*** Records shown ***

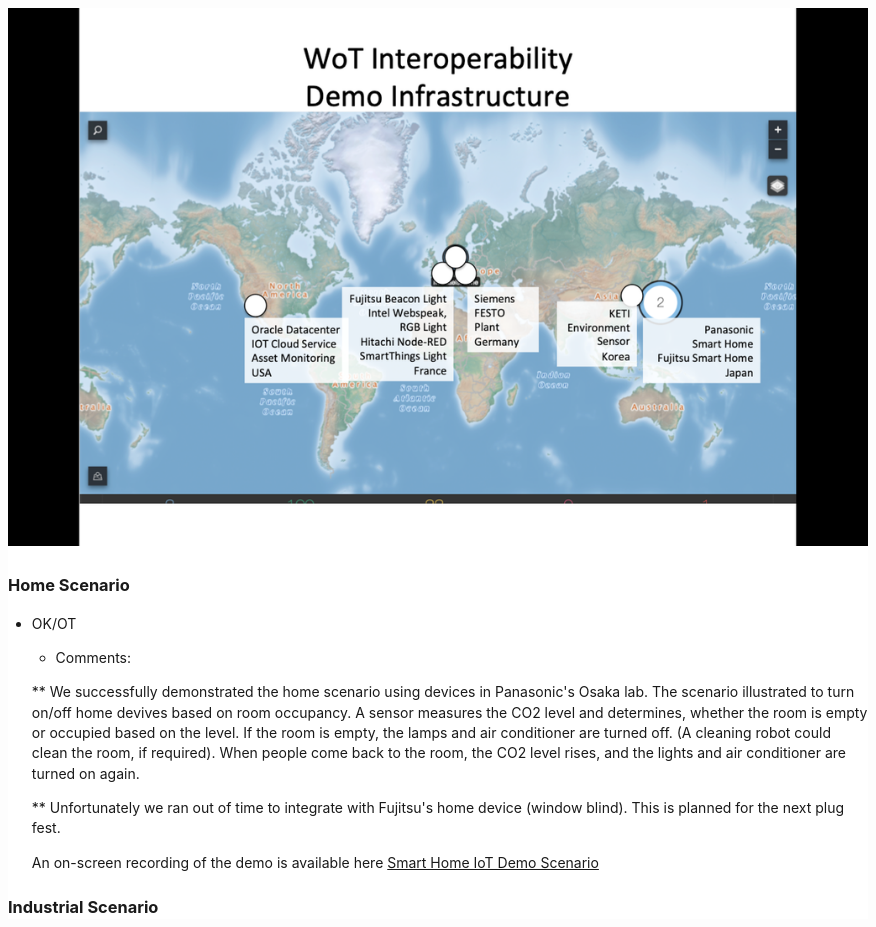 ![images/DemoInfrastructure.png](images/DemoInfrastructure.png)

### Home Scenario

* OK/OT

   * Comments: 
   
   ** We successfully demonstrated the home scenario using devices in Panasonic's Osaka lab. The scenario illustrated
   to turn on/off home devives based on room occupancy. A sensor measures the CO2 level and determines, whether the
   room is empty or occupied based on the level. If the room is empty, the lamps and air conditioner are turned off.
   (A cleaning robot could clean the room, if required). When people come back to the room, the CO2 level rises, 
   and the lights and air conditioner are turned on again.
   
   ** Unfortunately we ran out of time to integrate with Fujitsu's home device (window blind). 
   This is planned for the next plug fest.
   
   An on-screen recording of the demo is available here [Smart Home IoT Demo Scenario](https://youtu.be/2o7bWLJJhYM)
 
 ### Industrial Scenario
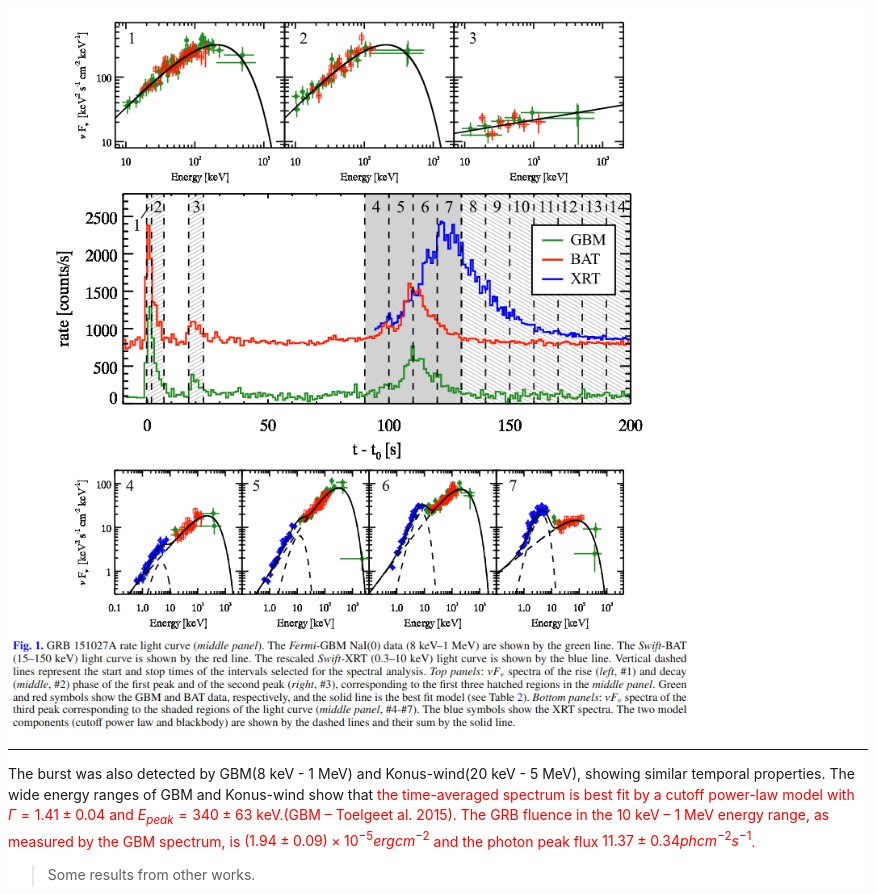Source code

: <img src='./fig1.png' height=80% width=80%>
</center>

---

The burst was also detected by GBM(8 keV - 1 MeV) and Konus-wind(20 keV - 5 MeV), showing similar temporal properties. The wide energy ranges of GBM and Konus-wind show that <font color=red>the time-averaged spectrum is best fit by a cutoff power-law model with $\Gamma = 1.41 \pm 0.04$ and $E_{peak} = 340 \pm 63$ keV.(GBM – Toelgeet al. 2015). The GRB fluence in the 10 keV – 1 MeV energy range, as measured by the GBM spectrum, is $(1.94 \pm 0.09) \times 10^{-5} erg cm^{-2}$ and the photon peak flux $11.37 \pm 0.34 ph cm^{-2} s^{-1}$.</font>
>Some results from other works.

*** End of Records shown ***

§ **What to produce**
Check every line of the data above for the string "level", and copy those that have it.

§ **Solution**
   to turn on/off home devives based on room occupancy. A sensor measures the CO2 level and determines, whether the
   room is empty or occupied based on the level. If the room is empty, the lamps and air conditioner are turned off.
   (A cleaning robot could clean the room, if required). When people come back to the room, the CO2 level rises, 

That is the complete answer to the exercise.